- [ABOUT THIS EXERCISE]
Only the text of the records belongs in the answer; the pictures must be dropped.

::::::::

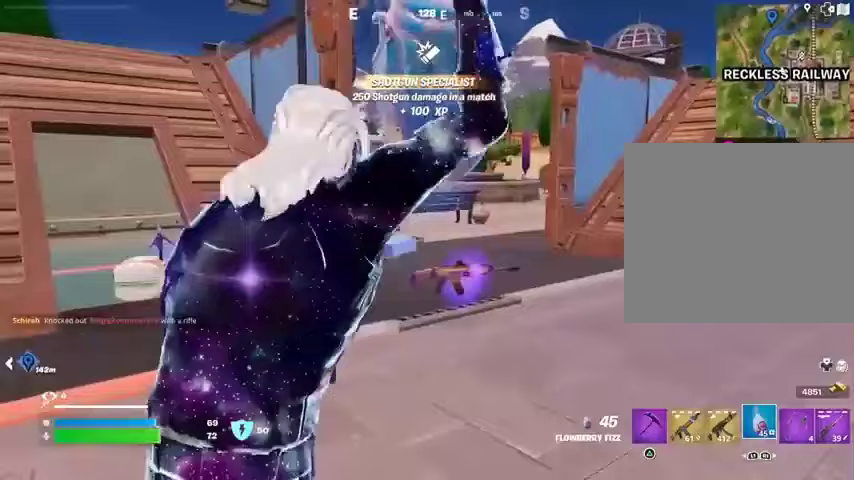
{"buttons": ["R2"], "left_stick": "up-right", "right_stick": "center", "events": [[133, "right_stick", "left"], [233, "right_stick", "center"]]}
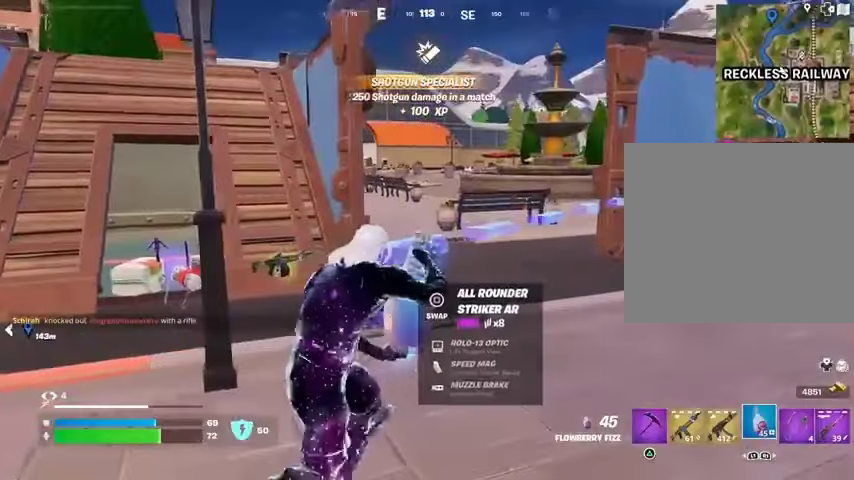
{"buttons": ["R2"], "left_stick": "left", "right_stick": "center", "events": [[400, "right_stick", "left"], [433, "left_stick", "left"], [500, "right_stick", "center"]]}
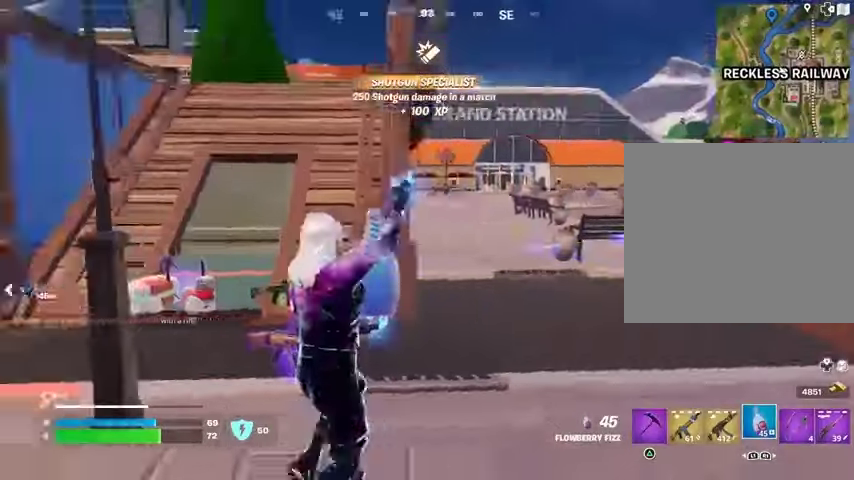
{"buttons": ["R2"], "left_stick": "down-right", "right_stick": "center", "events": [[100, "right_stick", "right"], [333, "left_stick", "down-right"], [333, "right_stick", "center"]]}
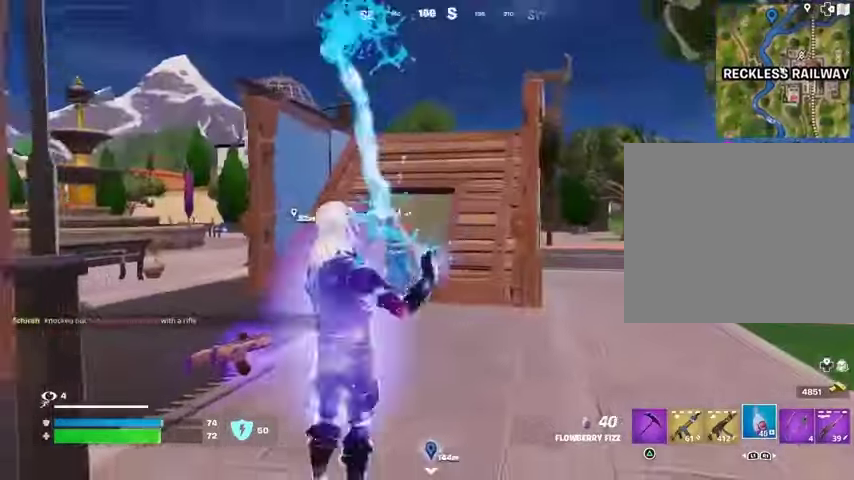
{"buttons": ["R2"], "left_stick": "down", "right_stick": "center", "events": [[100, "left_stick", "left"], [233, "left_stick", "up"], [367, "left_stick", "right"], [500, "left_stick", "down"]]}
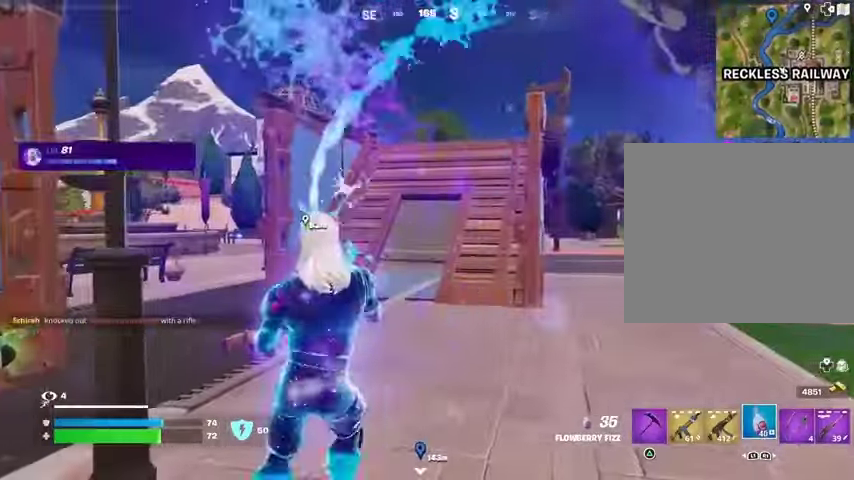
{"buttons": ["R2"], "left_stick": "left", "right_stick": "center", "events": [[100, "left_stick", "left"]]}
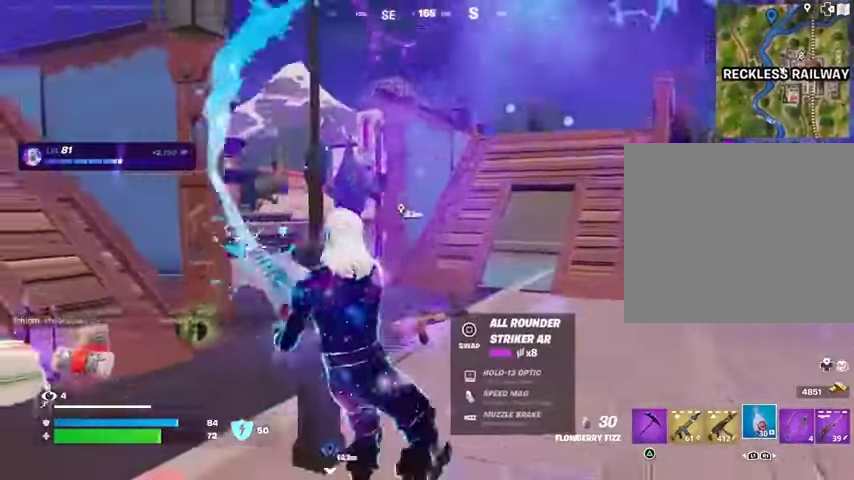
{"buttons": ["R2"], "left_stick": "up", "right_stick": "center", "events": [[67, "right_stick", "right"], [200, "right_stick", "center"], [400, "left_stick", "up"]]}
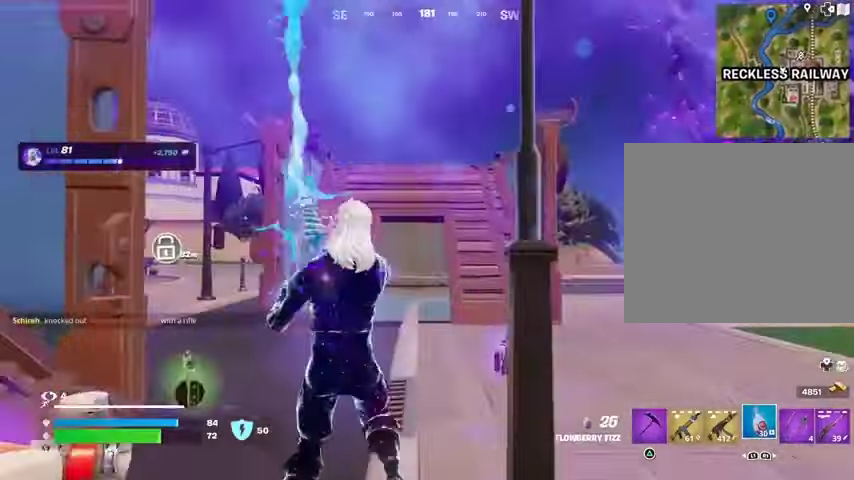
{"buttons": ["R2"], "left_stick": "left", "right_stick": "center", "events": [[33, "left_stick", "right"], [167, "left_stick", "down"], [267, "right_stick", "left"], [367, "left_stick", "down-left"], [400, "right_stick", "center"], [500, "left_stick", "left"]]}
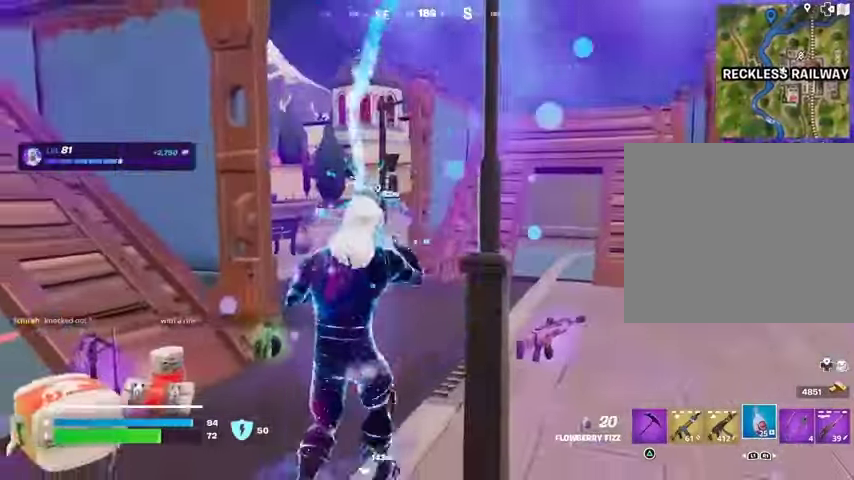
{"buttons": ["R2"], "left_stick": "left", "right_stick": "center", "events": [[100, "left_stick", "up-left"], [267, "R3", "down"], [267, "right_stick", "down-left"], [367, "R3", "up"], [367, "left_stick", "left"], [433, "right_stick", "center"]]}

::::::::

- [COMPLETED EXERCISE]
{"buttons": ["R2"], "left_stick": "up-right", "right_stick": "center", "events": [[133, "right_stick", "left"], [233, "right_stick", "center"]]}
{"buttons": ["R2"], "left_stick": "left", "right_stick": "center", "events": [[400, "right_stick", "left"], [433, "left_stick", "left"], [500, "right_stick", "center"]]}
{"buttons": ["R2"], "left_stick": "down-right", "right_stick": "center", "events": [[100, "right_stick", "right"], [333, "left_stick", "down-right"], [333, "right_stick", "center"]]}
{"buttons": ["R2"], "left_stick": "down", "right_stick": "center", "events": [[100, "left_stick", "left"], [233, "left_stick", "up"], [367, "left_stick", "right"], [500, "left_stick", "down"]]}
{"buttons": ["R2"], "left_stick": "left", "right_stick": "center", "events": [[100, "left_stick", "left"]]}
{"buttons": ["R2"], "left_stick": "up", "right_stick": "center", "events": [[67, "right_stick", "right"], [200, "right_stick", "center"], [400, "left_stick", "up"]]}
{"buttons": ["R2"], "left_stick": "left", "right_stick": "center", "events": [[33, "left_stick", "right"], [167, "left_stick", "down"], [267, "right_stick", "left"], [367, "left_stick", "down-left"], [400, "right_stick", "center"], [500, "left_stick", "left"]]}
{"buttons": ["R2"], "left_stick": "left", "right_stick": "center", "events": [[100, "left_stick", "up-left"], [267, "R3", "down"], [267, "right_stick", "down-left"], [367, "R3", "up"], [367, "left_stick", "left"], [433, "right_stick", "center"]]}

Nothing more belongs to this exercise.